==== Provided data ====

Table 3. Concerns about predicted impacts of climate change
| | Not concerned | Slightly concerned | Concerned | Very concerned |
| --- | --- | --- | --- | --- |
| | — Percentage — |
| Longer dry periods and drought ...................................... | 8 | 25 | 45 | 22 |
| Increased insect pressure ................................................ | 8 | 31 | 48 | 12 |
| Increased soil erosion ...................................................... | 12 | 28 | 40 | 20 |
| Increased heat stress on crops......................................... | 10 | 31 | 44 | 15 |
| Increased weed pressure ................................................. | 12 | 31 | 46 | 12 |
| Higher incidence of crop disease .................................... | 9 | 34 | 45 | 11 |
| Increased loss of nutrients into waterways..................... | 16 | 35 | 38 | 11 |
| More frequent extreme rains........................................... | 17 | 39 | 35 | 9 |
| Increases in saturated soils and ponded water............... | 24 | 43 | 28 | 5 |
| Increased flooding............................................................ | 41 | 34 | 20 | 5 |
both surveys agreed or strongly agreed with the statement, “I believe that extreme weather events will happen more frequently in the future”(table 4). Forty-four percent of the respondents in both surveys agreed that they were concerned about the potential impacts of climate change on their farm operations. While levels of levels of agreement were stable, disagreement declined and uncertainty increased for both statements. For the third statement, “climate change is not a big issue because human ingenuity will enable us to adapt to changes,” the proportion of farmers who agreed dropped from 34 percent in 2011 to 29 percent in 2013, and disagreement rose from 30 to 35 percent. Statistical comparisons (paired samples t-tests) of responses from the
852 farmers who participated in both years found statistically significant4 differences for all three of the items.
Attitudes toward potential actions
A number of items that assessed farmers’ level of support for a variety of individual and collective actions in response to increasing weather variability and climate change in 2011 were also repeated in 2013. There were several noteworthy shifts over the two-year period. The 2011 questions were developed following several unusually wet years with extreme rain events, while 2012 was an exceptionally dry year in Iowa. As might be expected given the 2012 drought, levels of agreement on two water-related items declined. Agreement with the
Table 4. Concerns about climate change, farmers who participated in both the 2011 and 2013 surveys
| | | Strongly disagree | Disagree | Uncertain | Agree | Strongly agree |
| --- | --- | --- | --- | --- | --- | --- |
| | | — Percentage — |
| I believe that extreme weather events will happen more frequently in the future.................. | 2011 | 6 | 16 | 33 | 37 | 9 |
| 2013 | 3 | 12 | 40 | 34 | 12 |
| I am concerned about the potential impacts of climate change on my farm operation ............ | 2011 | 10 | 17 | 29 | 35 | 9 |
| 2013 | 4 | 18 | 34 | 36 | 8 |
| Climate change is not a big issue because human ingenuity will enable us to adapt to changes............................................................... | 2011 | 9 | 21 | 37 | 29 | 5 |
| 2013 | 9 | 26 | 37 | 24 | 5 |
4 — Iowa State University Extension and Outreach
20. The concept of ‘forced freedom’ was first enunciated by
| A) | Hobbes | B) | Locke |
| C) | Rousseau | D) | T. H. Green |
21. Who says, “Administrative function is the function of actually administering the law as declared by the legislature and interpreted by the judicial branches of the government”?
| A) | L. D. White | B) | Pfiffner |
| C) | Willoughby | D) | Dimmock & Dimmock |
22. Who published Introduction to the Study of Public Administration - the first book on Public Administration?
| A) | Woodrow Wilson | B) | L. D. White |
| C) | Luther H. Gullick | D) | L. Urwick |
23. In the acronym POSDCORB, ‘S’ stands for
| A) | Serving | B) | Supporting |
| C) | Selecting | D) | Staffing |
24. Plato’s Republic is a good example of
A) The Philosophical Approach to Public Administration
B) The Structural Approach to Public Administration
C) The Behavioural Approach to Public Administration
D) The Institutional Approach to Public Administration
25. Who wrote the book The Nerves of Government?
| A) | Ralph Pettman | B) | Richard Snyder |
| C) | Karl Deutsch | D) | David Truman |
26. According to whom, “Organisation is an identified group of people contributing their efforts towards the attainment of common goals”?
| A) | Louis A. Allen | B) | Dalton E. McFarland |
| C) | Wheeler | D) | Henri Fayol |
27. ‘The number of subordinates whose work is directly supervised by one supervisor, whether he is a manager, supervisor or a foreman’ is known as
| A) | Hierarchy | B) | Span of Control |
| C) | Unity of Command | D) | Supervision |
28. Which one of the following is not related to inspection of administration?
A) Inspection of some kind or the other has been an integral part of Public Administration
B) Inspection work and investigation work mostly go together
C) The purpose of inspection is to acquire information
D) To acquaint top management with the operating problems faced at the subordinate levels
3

====

● **Work order**
Only the lines from the one containing "of Control |" to the end of the data should be printed, exactly as they stand.

● **The completed task**
| A) | Hierarchy | B) | Span of Control |
| C) | Unity of Command | D) | Supervision |
28. Which one of the following is not related to inspection of administration?
A) Inspection of some kind or the other has been an integral part of Public Administration
B) Inspection work and investigation work mostly go together
C) The purpose of inspection is to acquire information
D) To acquaint top management with the operating problems faced at the subordinate levels
3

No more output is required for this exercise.